[Out Of Africa]
A well-heeled Danish lady goes to an English colony in Africa and buys 1000 acres. Her beau dies and to avoid loneliness she proposes marriage to his gentleman but rascally brother whom she got along well with as a friend. He agrees, in no small part because she has money. They agree to start a cattle farm and she goes back to Denmark to get funding from her family, but when she returns she is distraught to find her husband has decided on his own they would grow coffee instead, despite the fact it has never been grown at that altitude.
The First World War breaks out and most of the men go south to protect some front we don't see much of, but the lady leads a long and dangerous supply run to them herself, learning much about survival, resourcefulness and leadership along the way, and gaining the grudging respect of the men, who didn't think a woman would be up to it.

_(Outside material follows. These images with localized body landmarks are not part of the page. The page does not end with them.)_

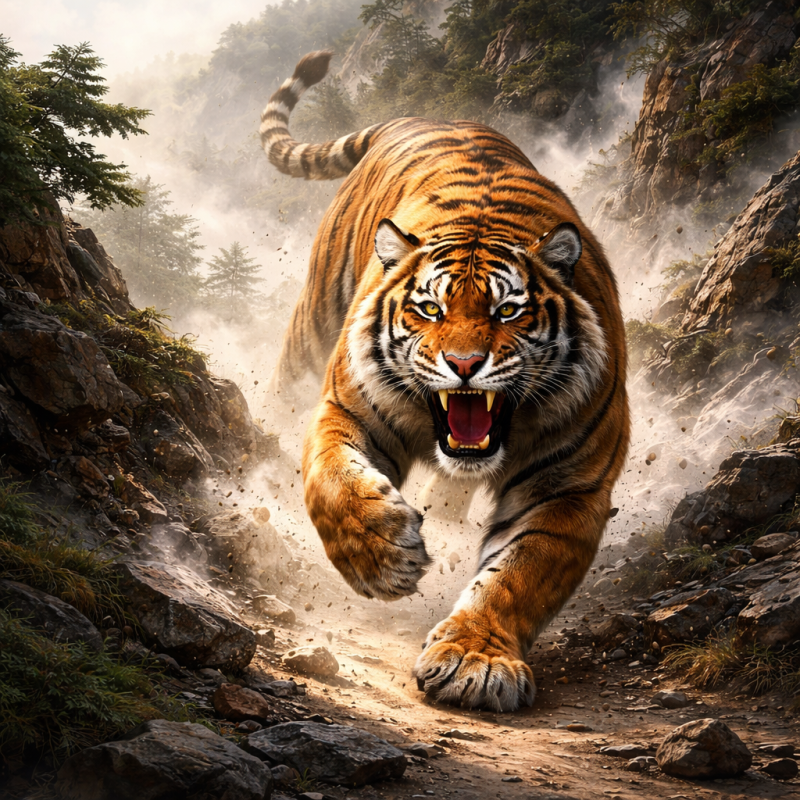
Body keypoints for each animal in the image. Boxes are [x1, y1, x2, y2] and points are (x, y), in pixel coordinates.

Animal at [260, 51, 629, 712]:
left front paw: (474, 661)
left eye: (508, 311)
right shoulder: (346, 407)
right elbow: (332, 482)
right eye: (430, 309)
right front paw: (383, 558)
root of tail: (417, 118)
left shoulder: (570, 487)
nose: (464, 364)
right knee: (281, 394)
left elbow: (517, 576)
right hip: (313, 325)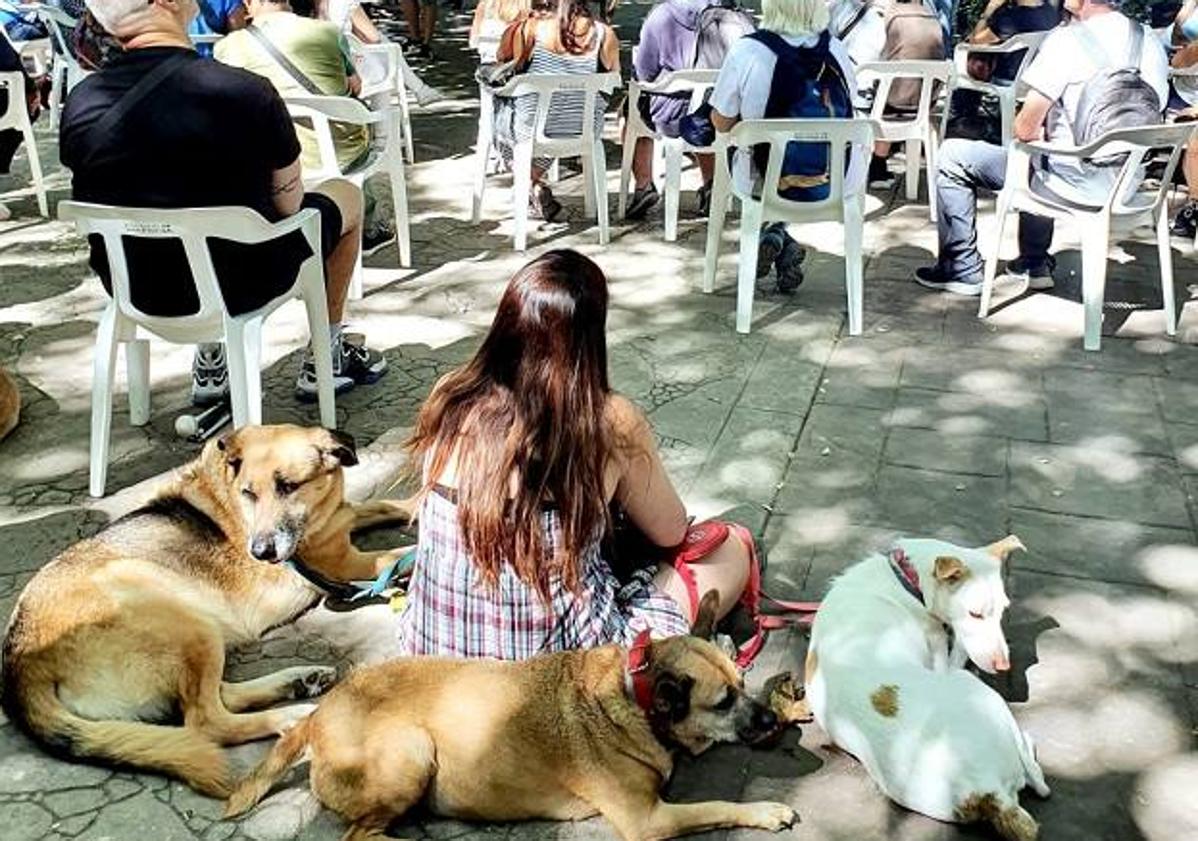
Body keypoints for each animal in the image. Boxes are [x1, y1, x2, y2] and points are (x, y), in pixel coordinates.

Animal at [1, 428, 412, 795]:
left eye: (288, 486)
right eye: (249, 493)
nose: (260, 552)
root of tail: (19, 665)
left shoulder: (344, 519)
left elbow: (384, 505)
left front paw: (416, 505)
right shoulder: (345, 562)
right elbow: (400, 554)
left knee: (218, 697)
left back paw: (298, 681)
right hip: (181, 617)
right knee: (206, 722)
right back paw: (292, 715)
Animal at [227, 594, 800, 841]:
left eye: (742, 684)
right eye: (722, 702)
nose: (773, 722)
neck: (634, 697)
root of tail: (316, 717)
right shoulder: (649, 820)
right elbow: (719, 805)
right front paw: (767, 810)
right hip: (412, 749)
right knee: (359, 837)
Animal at [805, 541, 1049, 841]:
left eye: (1003, 611)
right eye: (975, 614)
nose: (1004, 666)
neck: (905, 578)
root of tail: (989, 790)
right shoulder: (942, 655)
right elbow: (956, 648)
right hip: (971, 687)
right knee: (1037, 778)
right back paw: (1029, 743)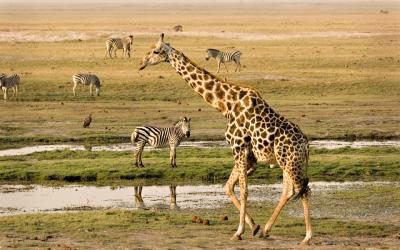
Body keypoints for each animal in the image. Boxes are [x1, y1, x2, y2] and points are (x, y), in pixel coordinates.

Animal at [140, 33, 312, 244]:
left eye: (156, 51)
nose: (142, 62)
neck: (226, 105)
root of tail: (306, 145)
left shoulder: (238, 146)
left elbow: (243, 190)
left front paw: (238, 232)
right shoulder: (247, 155)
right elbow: (229, 187)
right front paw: (254, 226)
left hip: (290, 162)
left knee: (303, 190)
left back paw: (307, 237)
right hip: (286, 162)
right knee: (290, 190)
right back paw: (266, 230)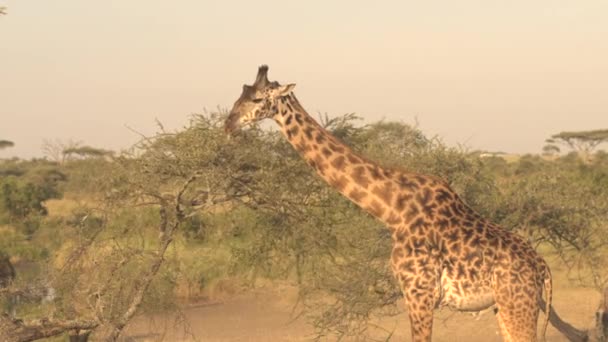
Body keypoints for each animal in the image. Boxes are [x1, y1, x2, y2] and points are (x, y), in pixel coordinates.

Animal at [226, 65, 552, 340]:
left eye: (257, 98)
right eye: (241, 93)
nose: (229, 123)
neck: (391, 209)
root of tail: (543, 269)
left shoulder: (419, 292)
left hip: (517, 304)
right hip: (505, 307)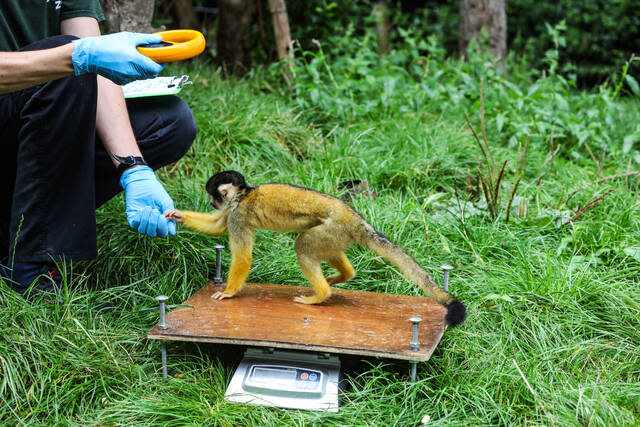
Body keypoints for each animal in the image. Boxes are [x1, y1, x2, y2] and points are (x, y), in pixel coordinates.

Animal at [165, 171, 464, 328]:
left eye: (213, 195)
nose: (212, 202)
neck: (244, 195)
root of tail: (356, 218)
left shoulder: (238, 214)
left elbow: (243, 254)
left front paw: (228, 292)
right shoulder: (232, 211)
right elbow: (218, 227)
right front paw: (177, 215)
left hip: (334, 228)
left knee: (304, 247)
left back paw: (320, 295)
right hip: (338, 234)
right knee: (321, 249)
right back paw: (344, 275)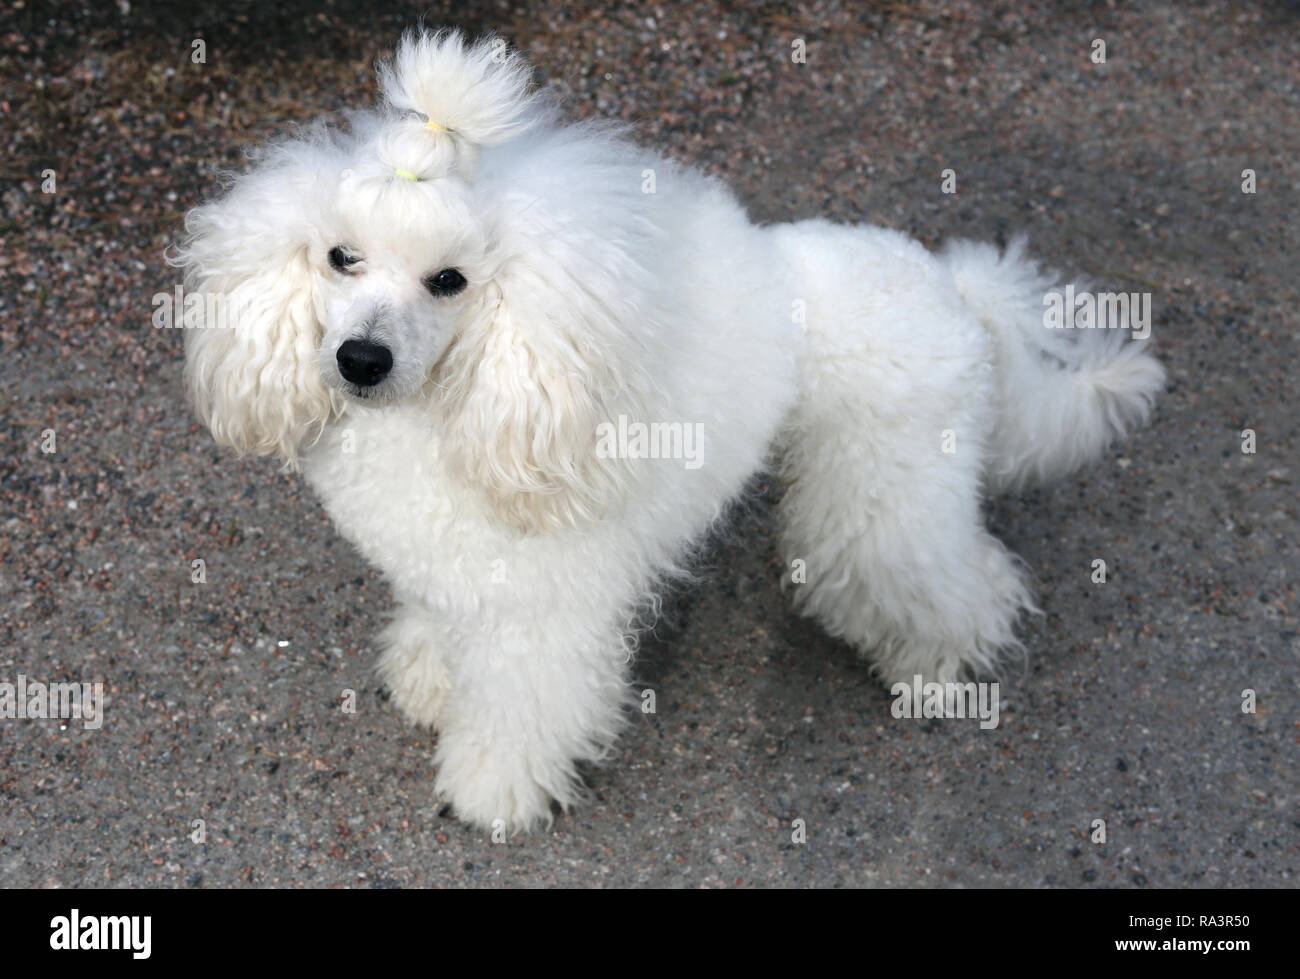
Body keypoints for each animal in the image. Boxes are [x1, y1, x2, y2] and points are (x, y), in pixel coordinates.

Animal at [170, 30, 1159, 826]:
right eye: (340, 257)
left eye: (450, 280)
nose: (359, 359)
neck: (465, 394)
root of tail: (952, 288)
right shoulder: (457, 563)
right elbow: (444, 620)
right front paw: (429, 674)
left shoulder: (548, 604)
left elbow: (528, 705)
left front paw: (493, 791)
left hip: (882, 488)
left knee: (954, 579)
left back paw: (939, 673)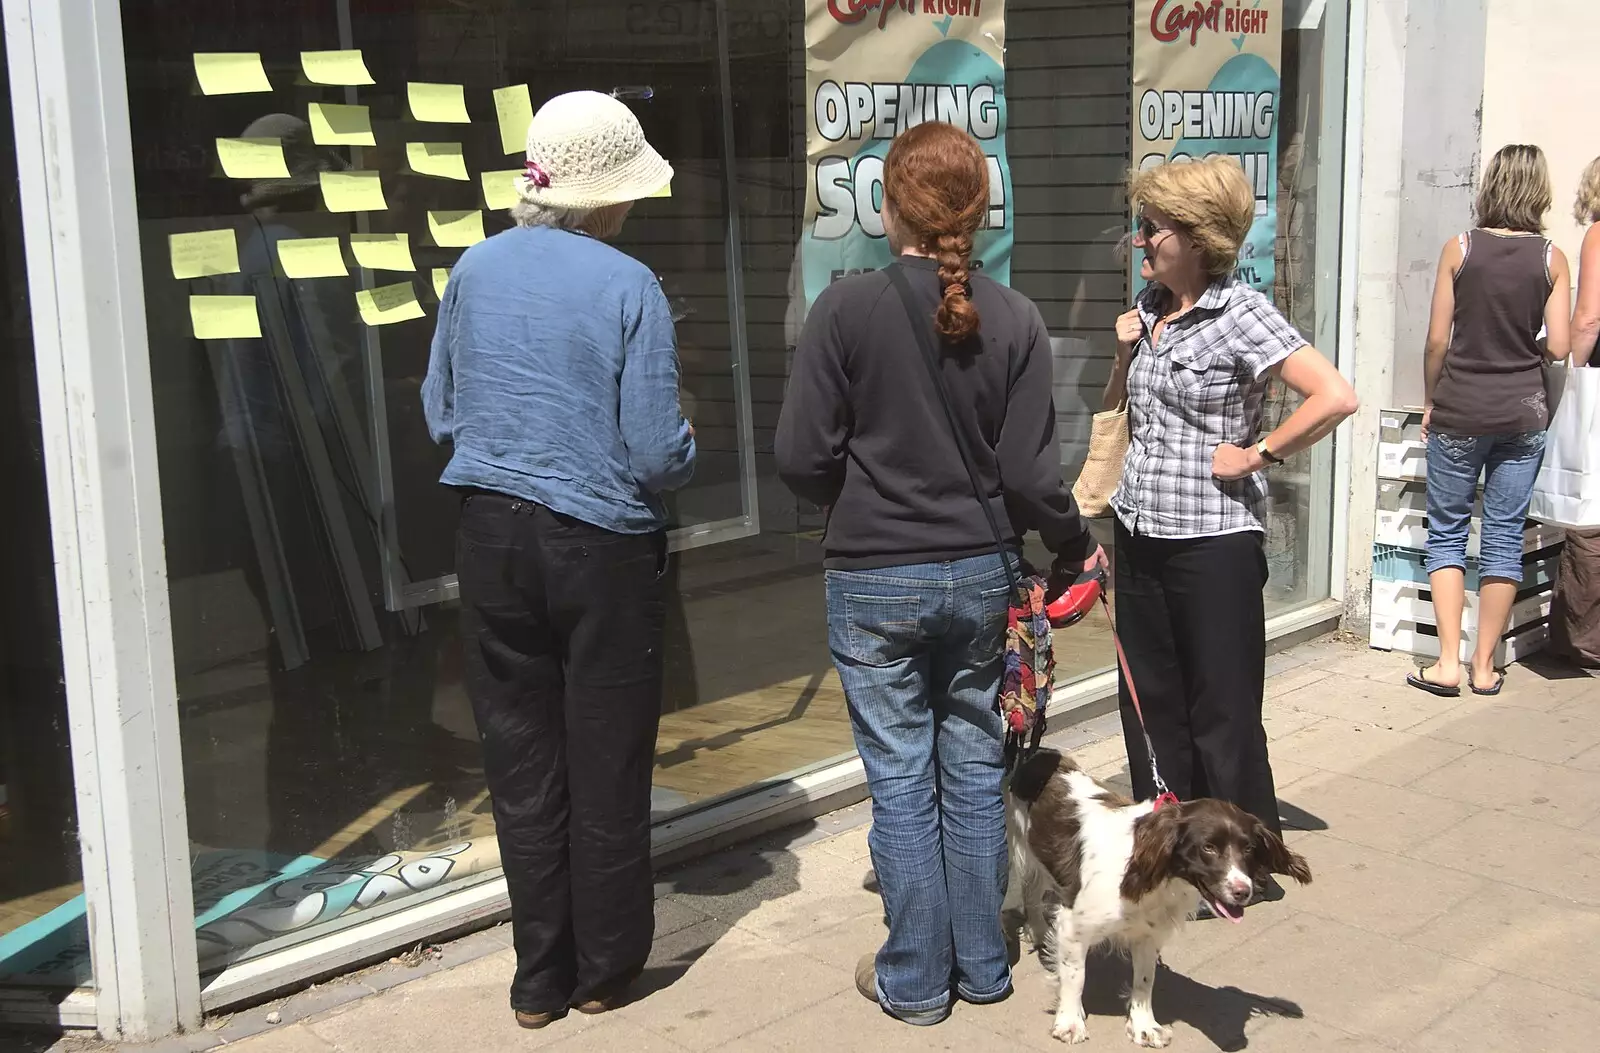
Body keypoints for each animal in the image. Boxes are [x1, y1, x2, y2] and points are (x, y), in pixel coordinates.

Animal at [1004, 745, 1305, 1043]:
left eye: (1248, 848)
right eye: (1208, 847)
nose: (1244, 891)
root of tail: (1037, 753)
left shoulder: (1148, 932)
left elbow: (1145, 980)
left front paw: (1144, 1026)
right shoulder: (1073, 925)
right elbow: (1075, 977)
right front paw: (1070, 1023)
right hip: (1021, 851)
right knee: (1030, 893)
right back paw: (1039, 933)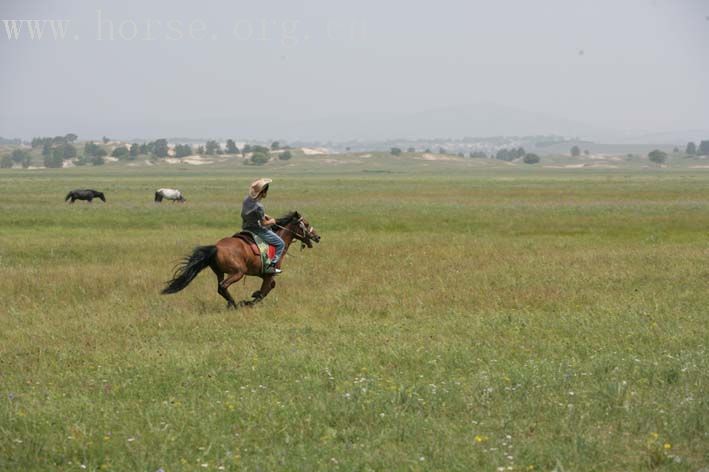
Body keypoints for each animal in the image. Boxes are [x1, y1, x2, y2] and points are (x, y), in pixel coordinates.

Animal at [162, 211, 320, 308]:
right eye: (306, 224)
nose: (317, 237)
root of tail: (216, 247)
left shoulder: (263, 273)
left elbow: (270, 286)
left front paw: (253, 295)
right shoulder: (270, 273)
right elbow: (265, 291)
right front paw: (249, 301)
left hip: (220, 272)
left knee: (220, 287)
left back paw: (232, 303)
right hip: (238, 273)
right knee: (223, 286)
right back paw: (235, 304)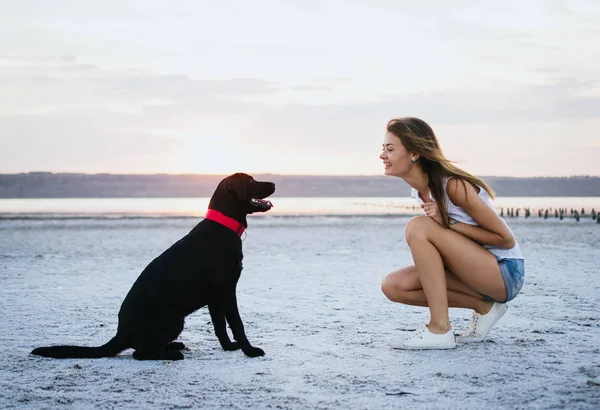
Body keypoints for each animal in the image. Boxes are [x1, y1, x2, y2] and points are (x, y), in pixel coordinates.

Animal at [31, 172, 276, 358]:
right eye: (251, 181)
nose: (274, 184)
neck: (223, 227)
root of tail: (121, 335)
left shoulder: (214, 297)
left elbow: (220, 326)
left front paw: (229, 347)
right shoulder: (226, 290)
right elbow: (236, 323)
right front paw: (249, 350)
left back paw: (173, 346)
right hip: (174, 319)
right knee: (139, 353)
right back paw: (172, 353)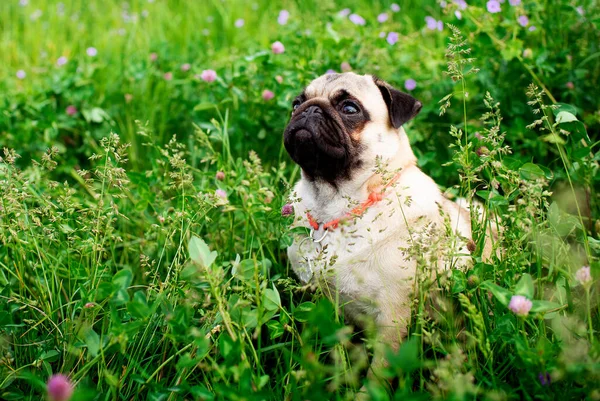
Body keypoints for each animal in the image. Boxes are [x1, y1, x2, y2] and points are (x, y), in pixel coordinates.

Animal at [284, 72, 490, 376]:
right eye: (297, 103)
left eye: (349, 108)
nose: (309, 109)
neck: (333, 207)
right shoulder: (325, 304)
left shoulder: (392, 317)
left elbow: (377, 372)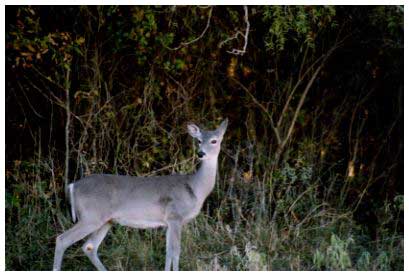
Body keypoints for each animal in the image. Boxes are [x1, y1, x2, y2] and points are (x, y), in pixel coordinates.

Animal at [52, 118, 228, 270]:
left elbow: (168, 252)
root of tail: (73, 186)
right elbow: (176, 252)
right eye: (199, 141)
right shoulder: (175, 216)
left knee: (89, 247)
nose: (201, 153)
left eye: (214, 141)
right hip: (91, 216)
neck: (195, 188)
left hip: (105, 220)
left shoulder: (168, 222)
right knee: (62, 240)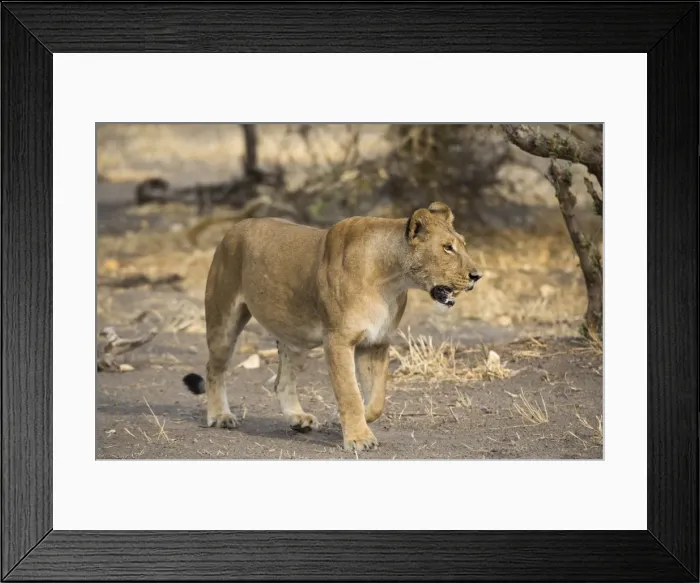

After the fighting, her husband continues to live more independently than she would like, and eventually he transmits syphilis to her, although he suffers no noticeable effects of it. He is apologetic that he gave it to her, but hes not apologetic for being unfaithful or fiercely independent. She returns to Denmark for treatment, is cured after 3 years and returns to the farm, never to have conjugal relations with him again. He moves out of her house after soliciting a sum of money from her one last time.
The coffee crops start coming in but turning a profit proves difficult. She enlists the services of a local tribe to work her farm and eventually much of the tribe works for her, and they wind up living on her uncultivated acres. She builds a school and hires a teacher to educate the black children, somewhat to the disapproval of many of the English settlers who would rather see the natives remain uneducated and easily manipulated.
She is taken by a freelance hunter but her affections to him are not returned and he dies. His partner (Robert Redford) gradually becomes enamored with her and she reciprocates. He is honest and loyal but very independent as he lives a live of adventure in the wilderness, as he regretfully notes the inroads of civilization. She wants him to be more domesticated but he travels a lot and comes and goes as he pleases.
The farm is just barely getting by as she mortgages it further with a local backer. She has a bumper crop but her barn catches fire, causing her to go bankrupt. She had no insurance as it was considered pessimistic in those freewheeling pioneer times.
Her lover dies in a crash in his private plane and she buries him on her land. Her farm and lover gone, her life in Africa is over and she leaves, never to return. She has loved and lost, but it was better than never having loved at all. We are told at the end that she went on to write some books under a pseudonym about her adventures.